Scripps VP Accepts Admissions Post at St. Mary’s

Patricia Goldsmith, Scripps’s Vice President for Institutional Advancement, has announced that she will be leaving Claremont Oct. 31 to become Vice President and Dean of Admissions and Financial Aid at St. Mary’s College of Maryland.

Goldsmith, who has worked at Scripps for over 16 years, said she was attracted to St. Mary’s because it has a commitment to “change people’s lives and people’s communities.” Founded in 1840, St. Mary’s is a public, nondenominational school which offers a liberal arts education to 2,000 students. Goldsmith praised the school for its “accessibility, affordability, and academic excellence.”

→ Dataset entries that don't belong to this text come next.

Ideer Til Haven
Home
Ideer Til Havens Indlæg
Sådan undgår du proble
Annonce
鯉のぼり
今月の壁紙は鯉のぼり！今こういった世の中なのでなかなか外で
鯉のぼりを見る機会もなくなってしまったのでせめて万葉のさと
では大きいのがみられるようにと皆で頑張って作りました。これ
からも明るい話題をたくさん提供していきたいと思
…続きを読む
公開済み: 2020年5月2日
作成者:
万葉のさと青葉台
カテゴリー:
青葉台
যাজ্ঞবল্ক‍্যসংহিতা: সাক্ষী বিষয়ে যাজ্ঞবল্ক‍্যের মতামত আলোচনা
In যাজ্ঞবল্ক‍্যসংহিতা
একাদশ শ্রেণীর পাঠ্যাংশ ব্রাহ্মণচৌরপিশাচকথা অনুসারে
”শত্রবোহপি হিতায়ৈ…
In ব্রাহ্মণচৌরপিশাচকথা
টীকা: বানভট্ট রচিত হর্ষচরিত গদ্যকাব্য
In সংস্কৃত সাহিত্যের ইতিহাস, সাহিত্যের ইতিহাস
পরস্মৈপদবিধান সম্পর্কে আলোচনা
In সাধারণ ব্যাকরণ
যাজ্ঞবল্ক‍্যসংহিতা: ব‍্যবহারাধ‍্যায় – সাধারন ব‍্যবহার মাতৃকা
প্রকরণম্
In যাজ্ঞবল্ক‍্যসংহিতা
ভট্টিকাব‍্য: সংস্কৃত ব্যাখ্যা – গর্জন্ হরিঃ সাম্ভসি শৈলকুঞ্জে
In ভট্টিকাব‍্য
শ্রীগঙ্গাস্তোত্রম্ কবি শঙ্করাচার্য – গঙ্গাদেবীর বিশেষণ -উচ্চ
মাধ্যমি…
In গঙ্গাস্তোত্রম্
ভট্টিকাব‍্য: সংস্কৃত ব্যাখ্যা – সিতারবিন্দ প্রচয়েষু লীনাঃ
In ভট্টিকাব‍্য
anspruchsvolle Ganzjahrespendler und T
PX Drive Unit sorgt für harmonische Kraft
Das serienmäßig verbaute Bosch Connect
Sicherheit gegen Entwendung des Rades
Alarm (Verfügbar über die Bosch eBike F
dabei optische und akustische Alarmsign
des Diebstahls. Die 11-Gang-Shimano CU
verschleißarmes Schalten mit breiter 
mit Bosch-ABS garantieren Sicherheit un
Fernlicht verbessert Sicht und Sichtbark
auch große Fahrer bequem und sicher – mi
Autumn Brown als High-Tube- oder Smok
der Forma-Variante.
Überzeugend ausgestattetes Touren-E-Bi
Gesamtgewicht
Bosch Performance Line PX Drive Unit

When Goldsmith first came to Scripps in 1995, she served as Dean of Admissions and Financial Aid. She later served as the Dean of First Years and briefly as the Acting Dean of Students when the position was vacant from 1997-1998.

In 1999 Goldsmith was made a Vice President of the college, and in 2009 she was promoted to Vice President for Enrollment, Marketing, and Communication. She moved into the position of Vice President for Institutional Advancement in June 2010.

“Leaving Scripps will be difficult,” Goldsmith said. “This is a magical community, and each year [working in Admissions] I got to fall in love with it again.”

In an email to students announcing Goldsmith’s departure and thanking her for her many years of service to the college, Scripps President Lori Bettison-Varga praised the outgoing VP for her time at the college.

“Pat has been an important presence and voice on Senior Staff and a great source of advice and counsel to me and others throughout the College,” she wrote, adding that Scripps’s rise in visibility and selectivity over the past 15 years owes much to Goldsmith’s diligence and skill.

“I’d like to take full credit for that, but I can’t,” Goldsmith said, referring to Bettison-Varga’s email. She pointed out that the “great increase in quality and quantity of the applicant pool” at Scripps was largely due to efforts on the part of the Admissions Office, faculty, alumnae, and trustees to educate high school seniors about Scripps.

“Everybody has to recruit everybody all the time,” Goldsmith said.